Bharatiya Sakshya Adhiniyam, 2023
Section 87
Presumption as to Electronic Signature Certificates
The Court shall presume, unless contrary is proved, that the information listed in an Electronic Signature Certificate is correct, except for information specified as subscriber information which has not been verified, if the certificate was accepted by the subscriber.
Why this exists
As digital signatures and electronic transactions became common, laws needed a way to make electronic certificates as trustworthy in court as physical documents like signed papers or seals.
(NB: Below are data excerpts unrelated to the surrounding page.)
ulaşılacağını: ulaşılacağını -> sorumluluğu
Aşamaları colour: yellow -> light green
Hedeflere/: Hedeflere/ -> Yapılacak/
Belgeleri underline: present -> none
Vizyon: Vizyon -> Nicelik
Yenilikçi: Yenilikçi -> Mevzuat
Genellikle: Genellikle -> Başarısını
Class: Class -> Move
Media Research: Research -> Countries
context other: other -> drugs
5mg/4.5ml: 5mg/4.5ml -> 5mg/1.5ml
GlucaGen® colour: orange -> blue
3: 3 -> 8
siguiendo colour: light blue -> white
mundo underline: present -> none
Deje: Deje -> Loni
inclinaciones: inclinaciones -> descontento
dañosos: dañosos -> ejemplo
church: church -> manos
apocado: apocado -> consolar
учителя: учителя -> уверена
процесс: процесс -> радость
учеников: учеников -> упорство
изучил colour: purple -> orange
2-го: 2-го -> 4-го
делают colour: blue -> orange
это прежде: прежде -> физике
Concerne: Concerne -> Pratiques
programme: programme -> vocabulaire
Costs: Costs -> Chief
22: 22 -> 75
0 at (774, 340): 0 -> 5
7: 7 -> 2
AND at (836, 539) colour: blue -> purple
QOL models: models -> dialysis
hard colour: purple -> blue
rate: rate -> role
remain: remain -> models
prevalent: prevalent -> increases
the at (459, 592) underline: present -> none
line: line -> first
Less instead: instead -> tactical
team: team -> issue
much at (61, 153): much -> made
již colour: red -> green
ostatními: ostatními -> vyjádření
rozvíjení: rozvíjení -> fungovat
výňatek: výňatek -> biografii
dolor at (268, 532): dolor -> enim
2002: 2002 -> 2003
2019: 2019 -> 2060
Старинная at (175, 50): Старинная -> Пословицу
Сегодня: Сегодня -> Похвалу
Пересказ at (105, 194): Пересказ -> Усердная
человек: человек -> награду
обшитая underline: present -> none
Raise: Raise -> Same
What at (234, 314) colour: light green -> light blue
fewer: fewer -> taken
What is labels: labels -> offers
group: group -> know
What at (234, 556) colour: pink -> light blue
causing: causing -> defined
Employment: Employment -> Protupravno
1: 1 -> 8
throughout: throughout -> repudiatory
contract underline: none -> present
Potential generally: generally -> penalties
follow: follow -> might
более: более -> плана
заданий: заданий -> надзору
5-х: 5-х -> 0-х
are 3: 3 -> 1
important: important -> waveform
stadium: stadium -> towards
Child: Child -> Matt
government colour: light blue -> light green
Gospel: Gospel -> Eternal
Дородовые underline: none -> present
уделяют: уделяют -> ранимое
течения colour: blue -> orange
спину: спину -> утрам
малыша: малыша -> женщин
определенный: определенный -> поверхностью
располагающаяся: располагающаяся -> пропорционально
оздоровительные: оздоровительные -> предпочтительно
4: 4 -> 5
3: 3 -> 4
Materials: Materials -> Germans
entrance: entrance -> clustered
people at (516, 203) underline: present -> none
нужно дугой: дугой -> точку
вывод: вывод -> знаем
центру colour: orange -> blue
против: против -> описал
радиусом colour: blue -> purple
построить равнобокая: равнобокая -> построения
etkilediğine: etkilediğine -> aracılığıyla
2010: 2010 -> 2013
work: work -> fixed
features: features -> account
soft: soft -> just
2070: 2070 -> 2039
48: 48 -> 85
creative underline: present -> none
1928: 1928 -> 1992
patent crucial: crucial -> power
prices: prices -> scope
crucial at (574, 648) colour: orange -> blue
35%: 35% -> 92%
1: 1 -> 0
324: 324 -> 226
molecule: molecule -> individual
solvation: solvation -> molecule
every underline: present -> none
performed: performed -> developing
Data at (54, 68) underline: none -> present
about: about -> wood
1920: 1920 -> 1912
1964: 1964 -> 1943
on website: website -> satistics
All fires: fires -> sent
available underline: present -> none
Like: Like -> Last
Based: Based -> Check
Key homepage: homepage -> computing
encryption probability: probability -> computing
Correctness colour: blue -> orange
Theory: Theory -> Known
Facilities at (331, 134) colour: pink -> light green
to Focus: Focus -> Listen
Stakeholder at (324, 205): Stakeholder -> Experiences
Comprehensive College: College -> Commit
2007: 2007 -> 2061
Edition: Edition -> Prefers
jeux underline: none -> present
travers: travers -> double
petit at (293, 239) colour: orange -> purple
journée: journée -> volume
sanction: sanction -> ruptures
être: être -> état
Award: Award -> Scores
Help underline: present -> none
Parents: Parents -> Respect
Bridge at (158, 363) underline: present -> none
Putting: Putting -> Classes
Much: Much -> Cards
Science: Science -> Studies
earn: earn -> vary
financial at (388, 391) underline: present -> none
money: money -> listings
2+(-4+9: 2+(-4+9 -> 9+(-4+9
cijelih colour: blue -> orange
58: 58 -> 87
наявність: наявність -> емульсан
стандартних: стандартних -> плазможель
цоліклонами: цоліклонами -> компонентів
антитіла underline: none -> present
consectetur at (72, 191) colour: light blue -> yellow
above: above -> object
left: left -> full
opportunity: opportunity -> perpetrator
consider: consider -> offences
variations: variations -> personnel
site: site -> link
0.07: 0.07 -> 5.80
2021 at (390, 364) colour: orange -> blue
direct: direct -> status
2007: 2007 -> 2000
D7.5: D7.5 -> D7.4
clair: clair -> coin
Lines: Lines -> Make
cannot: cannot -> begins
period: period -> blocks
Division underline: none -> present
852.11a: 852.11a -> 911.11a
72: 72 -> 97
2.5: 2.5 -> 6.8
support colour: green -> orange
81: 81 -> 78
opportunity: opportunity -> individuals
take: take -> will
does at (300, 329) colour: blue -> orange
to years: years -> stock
This provision, carried forward from the earlier Indian Evidence Act framework (via the Information Technology Act's evidentiary provisions) and now placed in the Bharatiya Sakshya Adhiniyam, 2023, saves courts from re-verifying every technical detail of a certificate each time, while still protecting against unchecked claims by not extending that trust to unverified subscriber information.
Common misconceptions
- Myth: Once you accept an Electronic Signature Certificate, everything in it is automatically 100% legally true no matter what.
Fact: The presumption can be challenged and disproved with evidence; also, unverified subscriber information is excluded from this automatic trust. - Myth: This provision applies to any digital document.
Fact: It specifically applies to Electronic Signature Certificates that have been accepted by the subscriber, not to all electronic records.